Exercise data: Begin
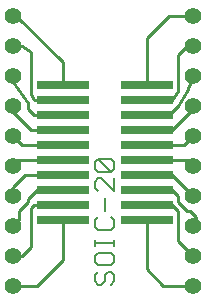
<source format=gtl>
G75*
G70*
%OFA0B0*%
%FSLAX24Y24*%
%IPPOS*%
%LPD*%
%AMOC8*
5,1,8,0,0,1.08239X$1,22.5*
%
%ADD10C,0.0060*%
%ADD11R,0.1750X0.0250*%
%ADD12C,0.0550*%
%ADD13C,0.0100*%
D10*
X005725Y006675D02*
X005298Y006675D01*
X005725Y006248D01*
X005831Y006354D01*
X005831Y006568D01*
X005725Y006675D01*
X005725Y006248D02*
X005298Y006248D01*
X005191Y006354D01*
X005191Y006568D01*
X005298Y006675D01*
X005298Y006030D02*
X005191Y005923D01*
X005191Y005710D01*
X005298Y005603D01*
X005511Y005386D02*
X005511Y004959D01*
X005298Y004741D02*
X005191Y004634D01*
X005191Y004421D01*
X005298Y004314D01*
X005725Y004314D01*
X005831Y004421D01*
X005831Y004634D01*
X005725Y004741D01*
X005831Y003991D02*
X005831Y003777D01*
X005831Y003884D02*
X005191Y003884D01*
X005191Y003777D02*
X005191Y003991D01*
X005298Y003559D02*
X005191Y003453D01*
X005191Y003239D01*
X005298Y003132D01*
X005725Y003132D01*
X005831Y003239D01*
X005831Y003453D01*
X005725Y003559D01*
X005298Y003559D01*
X005298Y002915D02*
X005191Y002808D01*
X005191Y002595D01*
X005298Y002488D01*
X005404Y002488D01*
X005511Y002595D01*
X005511Y002808D01*
X005618Y002915D01*
X005725Y002915D01*
X005831Y002808D01*
X005831Y002595D01*
X005725Y002488D01*
X005831Y005603D02*
X005404Y006030D01*
X005298Y006030D01*
X005831Y006030D02*
X005831Y005603D01*
D11*
X006911Y005658D03*
X006911Y005158D03*
X006911Y004658D03*
X006911Y006158D03*
X006911Y006658D03*
X006911Y007158D03*
X006911Y007658D03*
X006911Y008158D03*
X006911Y008658D03*
X006911Y009158D03*
X004111Y009158D03*
X004111Y008658D03*
X004111Y008158D03*
X004111Y007658D03*
X004111Y007158D03*
X004111Y006658D03*
X004111Y006158D03*
X004111Y005658D03*
X004111Y005158D03*
X004111Y004658D03*
D12*
X002461Y004458D03*
X002461Y005458D03*
X002461Y006458D03*
X002461Y007458D03*
X002461Y008458D03*
X002461Y009458D03*
X002461Y010458D03*
X002461Y011458D03*
X008461Y011458D03*
X008461Y010458D03*
X008461Y009458D03*
X008461Y008458D03*
X008461Y007458D03*
X008461Y006458D03*
X008461Y005458D03*
X008461Y004458D03*
X008461Y003458D03*
X008461Y002458D03*
X002461Y002458D03*
X002461Y003458D03*
D13*
X002461Y002458D02*
X002361Y002458D01*
X002461Y002458D02*
X003261Y002458D01*
X004111Y003308D01*
X004111Y004658D01*
X004111Y005158D02*
X003161Y005158D01*
X003061Y005058D01*
X003061Y003758D01*
X002761Y003458D01*
X002461Y003458D01*
X002461Y004458D02*
X002661Y004658D01*
X002661Y004958D01*
X002961Y005258D01*
X002961Y005358D01*
X003261Y005658D01*
X004111Y005658D01*
X004111Y006158D02*
X002861Y006158D01*
X002461Y005758D01*
X002461Y005458D01*
X002461Y006458D02*
X002661Y006658D01*
X004111Y006658D01*
X004111Y007158D02*
X002761Y007158D01*
X002461Y007458D01*
X003061Y007658D02*
X002461Y008258D01*
X002461Y008458D01*
X002961Y008558D02*
X002961Y008358D01*
X003161Y008158D01*
X004111Y008158D01*
X004111Y007658D02*
X003061Y007658D01*
X002961Y008558D02*
X002461Y009258D01*
X002461Y009458D01*
X002461Y009558D01*
X003061Y010258D02*
X003061Y008858D01*
X003161Y008658D01*
X004111Y008658D01*
X004111Y009158D02*
X004111Y009908D01*
X002561Y011458D01*
X002461Y011458D01*
X002461Y010458D02*
X002761Y010458D01*
X003061Y010258D01*
X006911Y010708D02*
X006911Y009158D01*
X006911Y008658D02*
X007761Y008658D01*
X007961Y008958D01*
X007961Y010158D01*
X008261Y010458D01*
X008461Y010458D01*
X008461Y011458D02*
X007661Y011458D01*
X006911Y010708D01*
X008461Y009458D02*
X008261Y008958D01*
X007961Y008458D01*
X007661Y008158D01*
X006911Y008158D01*
X006911Y007658D02*
X007761Y007658D01*
X008461Y008358D01*
X008461Y008458D01*
X008461Y007458D02*
X008161Y007158D01*
X006911Y007158D01*
X006911Y006658D02*
X008261Y006658D01*
X008461Y006458D01*
X007761Y006158D02*
X008461Y005458D01*
X008361Y004958D02*
X008261Y004958D01*
X007961Y005258D01*
X007961Y005458D01*
X007761Y005658D01*
X006911Y005658D01*
X006911Y005158D02*
X007761Y005158D01*
X007961Y004958D01*
X007961Y003958D01*
X008461Y003458D01*
X008461Y002458D02*
X007461Y002458D01*
X006911Y003008D01*
X006911Y004658D01*
X006911Y006158D02*
X007761Y006158D01*
X008361Y004958D02*
X008561Y004758D01*
X008561Y004658D01*
X008461Y004558D01*
X008461Y004458D01*
M02*

</source>
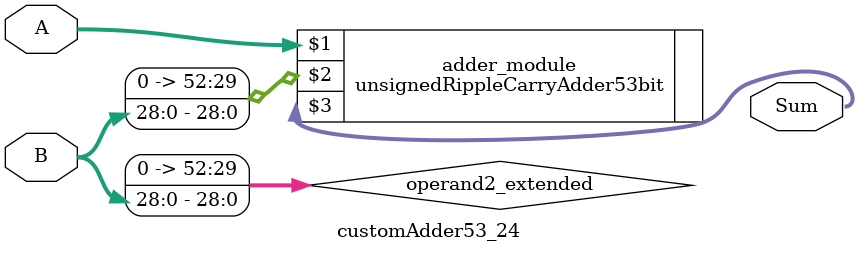
<source format=v>
module customAdder53_24(
                        input [52 : 0] A,
                        input [28 : 0] B,
                        
                        output [53 : 0] Sum
                );

        wire [52 : 0] operand2_extended;
        
        assign operand2_extended =  {24'b0, B};
        
        unsignedRippleCarryAdder53bit adder_module(
            A,
            operand2_extended,
            Sum
        );
        
        endmodule
        
</source>
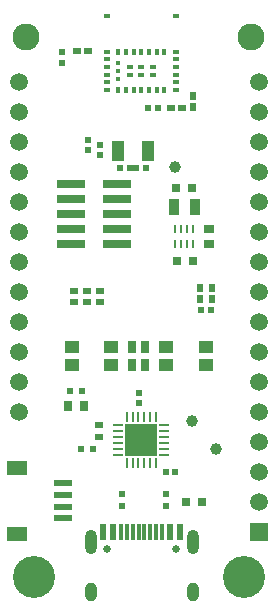
<source format=gbr>
%TF.GenerationSoftware,Altium Limited,Altium Designer,20.0.10 (225)*%
G04 Layer_Color=255*
%FSLAX26Y26*%
%MOIN*%
%TF.FileFunction,Pads,Top*%
%TF.Part,Single*%
G01*
G75*
%TA.AperFunction,SMDPad,CuDef*%
%ADD10R,0.030000X0.032000*%
%ADD11R,0.023622X0.021654*%
%ADD12R,0.023622X0.019685*%
%ADD13C,0.039370*%
%ADD14R,0.029528X0.031496*%
%ADD15R,0.031496X0.039370*%
%ADD16R,0.019685X0.023622*%
%ADD17R,0.025591X0.019685*%
%ADD18R,0.027559X0.019685*%
%ADD19R,0.021654X0.023622*%
%ADD20R,0.033465X0.055118*%
%ADD21R,0.019685X0.025591*%
%TA.AperFunction,ConnectorPad*%
%ADD22R,0.023622X0.057087*%
%ADD23R,0.011811X0.057087*%
%TA.AperFunction,SMDPad,CuDef*%
G04:AMPARAMS|DCode=24|XSize=23.622mil|YSize=9.842mil|CornerRadius=1.968mil|HoleSize=0mil|Usage=FLASHONLY|Rotation=90.000|XOffset=0mil|YOffset=0mil|HoleType=Round|Shape=RoundedRectangle|*
%AMROUNDEDRECTD24*
21,1,0.023622,0.005906,0,0,90.0*
21,1,0.019685,0.009842,0,0,90.0*
1,1,0.003937,0.002953,0.009842*
1,1,0.003937,0.002953,-0.009842*
1,1,0.003937,-0.002953,-0.009842*
1,1,0.003937,-0.002953,0.009842*
%
%ADD24ROUNDEDRECTD24*%
%ADD25R,0.035433X0.031496*%
%ADD26R,0.024000X0.022000*%
%ADD27R,0.010236X0.031890*%
%ADD28R,0.031890X0.010236*%
%ADD29R,0.105512X0.105512*%
%ADD30R,0.022000X0.024000*%
%TA.AperFunction,ConnectorPad*%
%ADD31R,0.023622X0.011811*%
%TA.AperFunction,SMDPad,CuDef*%
%ADD32R,0.011811X0.011811*%
%TA.AperFunction,ConnectorPad*%
%ADD33R,0.011811X0.023622*%
%TA.AperFunction,SMDPad,CuDef*%
%ADD34R,0.045276X0.041339*%
%ADD35R,0.039370X0.070866*%
%ADD36R,0.019685X0.027559*%
%ADD37R,0.070866X0.047244*%
%ADD38R,0.061024X0.023622*%
%ADD39R,0.094488X0.029921*%
%TA.AperFunction,ComponentPad*%
%ADD45O,0.039370X0.062992*%
%ADD46O,0.039370X0.082677*%
%ADD47C,0.025591*%
%ADD48C,0.090000*%
%ADD49C,0.140000*%
%ADD50R,0.059370X0.059370*%
%ADD51C,0.059370*%
D10*
X419547Y866913D02*
D03*
X474547D02*
D03*
D11*
X427362Y914253D02*
D03*
X466732D02*
D03*
D12*
X464378Y722016D02*
D03*
X503748D02*
D03*
D13*
X834457Y815638D02*
D03*
X914367Y722009D02*
D03*
X778354Y1662596D02*
D03*
D14*
X865953Y545173D02*
D03*
X812804D02*
D03*
X834457Y1591088D02*
D03*
X781308D02*
D03*
X785245Y1350025D02*
D03*
X838394D02*
D03*
D15*
X635075Y1001968D02*
D03*
X678382D02*
D03*
X635075Y1061024D02*
D03*
X678382D02*
D03*
D16*
X401575Y2047244D02*
D03*
Y2007874D02*
D03*
D17*
X488284Y2049212D02*
D03*
X450882D02*
D03*
X802165Y1860236D02*
D03*
X764764D02*
D03*
D18*
X523622Y761386D02*
D03*
Y800756D02*
D03*
X440158Y1210803D02*
D03*
Y1250173D02*
D03*
X484063Y1210803D02*
D03*
Y1250173D02*
D03*
X527968Y1210803D02*
D03*
Y1250173D02*
D03*
D19*
X748028Y533465D02*
D03*
Y572835D02*
D03*
X602126Y531516D02*
D03*
Y570886D02*
D03*
D20*
X842331Y1530559D02*
D03*
X773433D02*
D03*
D21*
X836614Y1898622D02*
D03*
Y1861220D02*
D03*
D22*
X793701Y446654D02*
D03*
X762205D02*
D03*
X569291D02*
D03*
X537795D02*
D03*
D23*
X655905D02*
D03*
X636221D02*
D03*
X616535D02*
D03*
X596850D02*
D03*
X734646D02*
D03*
X714961D02*
D03*
X695276D02*
D03*
X675591D02*
D03*
D24*
X778354Y1455501D02*
D03*
X798040D02*
D03*
X817724D02*
D03*
X837410D02*
D03*
Y1404321D02*
D03*
X817724D02*
D03*
X798040D02*
D03*
X778354D02*
D03*
D25*
X888981Y1455501D02*
D03*
Y1404320D02*
D03*
D26*
X655905Y909216D02*
D03*
Y876216D02*
D03*
X488736Y1753544D02*
D03*
Y1720544D02*
D03*
X527559Y1703775D02*
D03*
Y1736775D02*
D03*
D27*
X615991Y674575D02*
D03*
X635676D02*
D03*
X655361D02*
D03*
X675046D02*
D03*
X694731D02*
D03*
X714416D02*
D03*
Y828512D02*
D03*
X694731D02*
D03*
X675046D02*
D03*
X655361D02*
D03*
X635676D02*
D03*
X615991D02*
D03*
D28*
X742172Y702331D02*
D03*
Y722016D02*
D03*
Y741701D02*
D03*
Y761386D02*
D03*
Y781071D02*
D03*
Y800756D02*
D03*
X588235D02*
D03*
Y781071D02*
D03*
Y761386D02*
D03*
Y741701D02*
D03*
Y722016D02*
D03*
Y702331D02*
D03*
D29*
X665204Y751543D02*
D03*
D30*
X778705Y645173D02*
D03*
X745705D02*
D03*
X721224Y1860236D02*
D03*
X688224D02*
D03*
X896418Y1187181D02*
D03*
X863418D02*
D03*
X592662Y1658071D02*
D03*
X625662D02*
D03*
X648855D02*
D03*
X681855D02*
D03*
D31*
X704725Y1970473D02*
D03*
X665355D02*
D03*
X625984D02*
D03*
X704725Y1996063D02*
D03*
X665355D02*
D03*
X625984D02*
D03*
X779528Y1919291D02*
D03*
Y1944882D02*
D03*
Y1970473D02*
D03*
Y1996063D02*
D03*
Y2021654D02*
D03*
X551181Y1919291D02*
D03*
Y1944882D02*
D03*
Y1970473D02*
D03*
Y1996063D02*
D03*
Y2021654D02*
D03*
X779528Y2047244D02*
D03*
Y2165354D02*
D03*
X551181Y2047244D02*
D03*
Y2165354D02*
D03*
D32*
X588583Y2007874D02*
D03*
Y1982284D02*
D03*
Y1956693D02*
D03*
D33*
X742126Y1920276D02*
D03*
X716536D02*
D03*
X690945D02*
D03*
X665355D02*
D03*
X639764D02*
D03*
X614173D02*
D03*
X588583D02*
D03*
X742126Y2047244D02*
D03*
X716536D02*
D03*
X690945D02*
D03*
X665355D02*
D03*
X639764D02*
D03*
X614173D02*
D03*
X588583D02*
D03*
D34*
X879918Y1061024D02*
D03*
Y1003940D02*
D03*
X748031Y1061024D02*
D03*
X748028Y1003937D02*
D03*
X433068D02*
D03*
X433071Y1061024D02*
D03*
X564957Y1003940D02*
D03*
Y1061024D02*
D03*
D35*
X686207Y1715390D02*
D03*
X587782D02*
D03*
D36*
X899603Y1222614D02*
D03*
X860233D02*
D03*
X860233Y1258047D02*
D03*
X899603D02*
D03*
D37*
X251197Y439882D02*
D03*
Y660354D02*
D03*
D38*
X403756Y609173D02*
D03*
Y569803D02*
D03*
Y530433D02*
D03*
Y491063D02*
D03*
D39*
X582677Y1606299D02*
D03*
Y1556299D02*
D03*
Y1506299D02*
D03*
Y1456299D02*
D03*
Y1406299D02*
D03*
X429134Y1606299D02*
D03*
Y1556299D02*
D03*
Y1506299D02*
D03*
Y1456299D02*
D03*
Y1406299D02*
D03*
D45*
X835827Y246063D02*
D03*
X495669D02*
D03*
D46*
X835827Y410630D02*
D03*
X495669D02*
D03*
D47*
X779528Y389764D02*
D03*
X551968D02*
D03*
D48*
X1031756Y2095173D02*
D03*
X281756D02*
D03*
D49*
X306756Y295173D02*
D03*
X1006756D02*
D03*
D50*
X1056756Y445173D02*
D03*
D51*
Y545173D02*
D03*
Y645173D02*
D03*
Y745173D02*
D03*
Y845173D02*
D03*
Y945173D02*
D03*
Y1045173D02*
D03*
Y1145173D02*
D03*
Y1245173D02*
D03*
Y1345173D02*
D03*
Y1445173D02*
D03*
Y1545173D02*
D03*
Y1645173D02*
D03*
Y1745173D02*
D03*
Y1845173D02*
D03*
Y1945173D02*
D03*
X256756Y845173D02*
D03*
Y945173D02*
D03*
Y1045173D02*
D03*
Y1145173D02*
D03*
Y1245173D02*
D03*
Y1345173D02*
D03*
Y1445173D02*
D03*
Y1545173D02*
D03*
Y1645173D02*
D03*
Y1745173D02*
D03*
Y1845173D02*
D03*
Y1945173D02*
D03*
%TF.MD5,f4a9cb98b0b2fb8c5a2a5a0d581e96c4*%
M02*

</source>
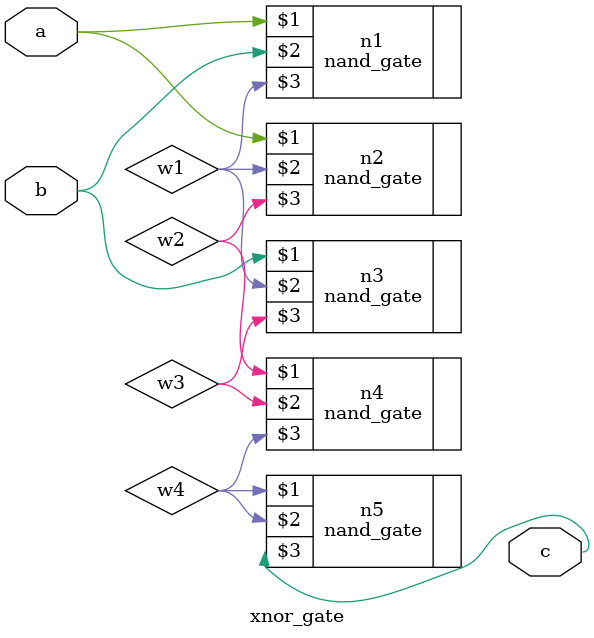
<source format=v>


`include "nand_gate.v"

module xnor_gate(a,b,c);
input a,b;
output c;
wire w1, w2, w3, w4;
nand_gate n1 (a,b,w1);
nand_gate n2 (a,w1,w2);
nand_gate n3 (b,w1,w3);
nand_gate n4 (w2,w3,w4);
nand_gate n5 (w4,w4,c);
endmodule
</source>
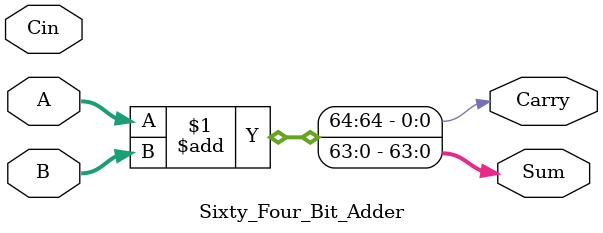
<source format=v>
`timescale 1ns / 1ps


module Sixty_Four_Bit_Adder(Sum, Carry, A, B, Cin );

input [63:0] A, B;
input Cin;

output [63:0] Sum;
output Carry;



//logic designing
assign {Carry, Sum} = A + B;

endmodule

</source>
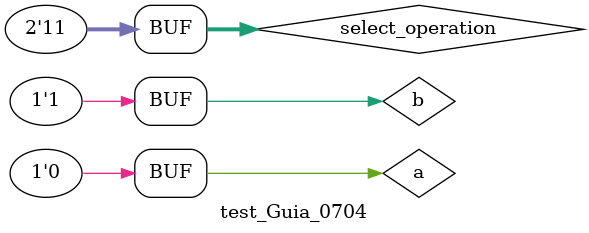
<source format=v>
module Guia_0704 (input a, input b, input [1:0] select_operation, output reg out);

  wire xor_out, xnor_out, or_out, nor_out;

  // Portas NATIVAS para implementar operações lógicas
  xor XOR1 (xor_out, a, b);
  xnor XNOR1 (xnor_out, a, b);
  or OR1 (or_out, a, b);
  nor NOR1 (nor_out, a, b);

  // Seleção da operação
  always @*
  begin
    case(select_operation)
      2'b00: out = xor_out; // XOR
      2'b01: out = xnor_out; // XNOR
      2'b10: out = or_out; // OR
      2'b11: out = nor_out; // NOR
      default: out = 1'bx; // Caso inválido
    endcase
  end

endmodule

module test_Guia_0704;

  reg a, b;
  reg [1:0] select_operation;
  wire out;

  // Instanciar o módulo Guia_0704
  Guia_0704 uut (a, b, select_operation, out);

  initial begin
    $display(" a b sel_op out");
    a = 1'b0; b = 1'b1; select_operation = 2'b00; // Teste com XOR

    // Projetar testes do módulo
    #1 $monitor("%b %b %b %b", a, b, select_operation, out);
    #1 select_operation = 2'b01; // Teste com XNOR
    #1 select_operation = 2'b10; // Teste com OR
    #1 select_operation = 2'b11; // Teste com NOR
  end

endmodule

</source>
Exercise data: End
**Problem details**
Pull together all lines from the data that mention the word "wire".

**Answer**
        wire [52 : 0] operand2_extended;
wire w1, w2, w3, w4;
  wire xor_out, xnor_out, or_out, nor_out;
  wire out;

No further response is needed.